=== Task to complete ===
Your task is to retype every entry exactly while omitting the pictures.

=== Dataset ===
◆ ◆ ◆ ◆ ◆
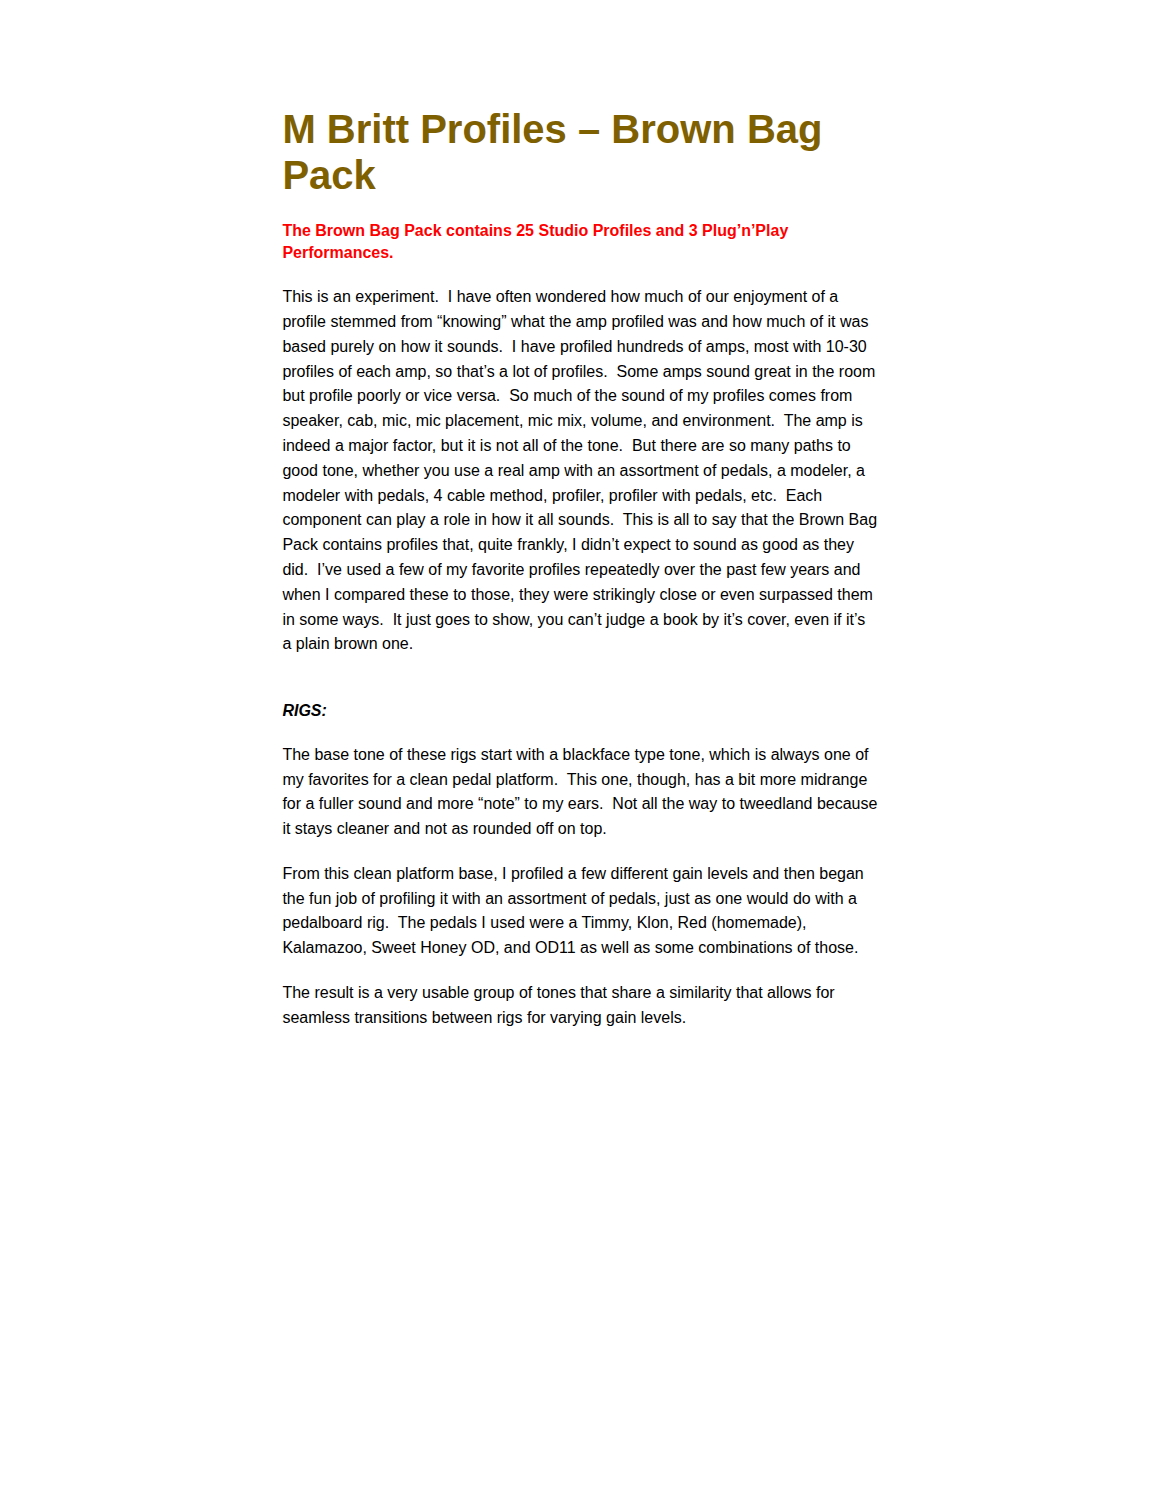M Britt Profiles – Brown Bag Pack
The Brown Bag Pack contains 25 Studio Profiles and 3 Plug’n’Play Performances.
This is an experiment. I have often wondered how much of our enjoyment of a profile stemmed from “knowing” what the amp profiled was and how much of it was based purely on how it sounds. I have profiled hundreds of amps, most with 10-30 profiles of each amp, so that’s a lot of profiles. Some amps sound great in the room but profile poorly or vice versa. So much of the sound of my profiles comes from speaker, cab, mic, mic placement, mic mix, volume, and environment. The amp is indeed a major factor, but it is not all of the tone. But there are so many paths to good tone, whether you use a real amp with an assortment of pedals, a modeler, a modeler with pedals, 4 cable method, profiler, profiler with pedals, etc. Each component can play a role in how it all sounds. This is all to say that the Brown Bag Pack contains profiles that, quite frankly, I didn’t expect to sound as good as they did. I’ve used a few of my favorite profiles repeatedly over the past few years and when I compared these to those, they were strikingly close or even surpassed them in some ways. It just goes to show, you can’t judge a book by it’s cover, even if it’s a plain brown one.
RIGS:
The base tone of these rigs start with a blackface type tone, which is always one of my favorites for a clean pedal platform. This one, though, has a bit more midrange for a fuller sound and more “note” to my ears. Not all the way to tweedland because it stays cleaner and not as rounded off on top.
From this clean platform base, I profiled a few different gain levels and then began the fun job of profiling it with an assortment of pedals, just as one would do with a pedalboard rig. The pedals I used were a Timmy, Klon, Red (homemade), Kalamazoo, Sweet Honey OD, and OD11 as well as some combinations of those.
The result is a very usable group of tones that share a similarity that allows for seamless transitions between rigs for varying gain levels.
◆ ◆ ◆ ◆ ◆
=== Response for this exercise ===
M Britt Profiles – Brown Bag Pack
The Brown Bag Pack contains 25 Studio Profiles and 3 Plug’n’Play Performances.
This is an experiment. I have often wondered how much of our enjoyment of a profile stemmed from “knowing” what the amp profiled was and how much of it was based purely on how it sounds. I have profiled hundreds of amps, most with 10-30 profiles of each amp, so that’s a lot of profiles. Some amps sound great in the room but profile poorly or vice versa. So much of the sound of my profiles comes from speaker, cab, mic, mic placement, mic mix, volume, and environment. The amp is indeed a major factor, but it is not all of the tone. But there are so many paths to good tone, whether you use a real amp with an assortment of pedals, a modeler, a modeler with pedals, 4 cable method, profiler, profiler with pedals, etc. Each component can play a role in how it all sounds. This is all to say that the Brown Bag Pack contains profiles that, quite frankly, I didn’t expect to sound as good as they did. I’ve used a few of my favorite profiles repeatedly over the past few years and when I compared these to those, they were strikingly close or even surpassed them in some ways. It just goes to show, you can’t judge a book by it’s cover, even if it’s a plain brown one.
RIGS:
The base tone of these rigs start with a blackface type tone, which is always one of my favorites for a clean pedal platform. This one, though, has a bit more midrange for a fuller sound and more “note” to my ears. Not all the way to tweedland because it stays cleaner and not as rounded off on top.
From this clean platform base, I profiled a few different gain levels and then began the fun job of profiling it with an assortment of pedals, just as one would do with a pedalboard rig. The pedals I used were a Timmy, Klon, Red (homemade), Kalamazoo, Sweet Honey OD, and OD11 as well as some combinations of those.
The result is a very usable group of tones that share a similarity that allows for seamless transitions between rigs for varying gain levels.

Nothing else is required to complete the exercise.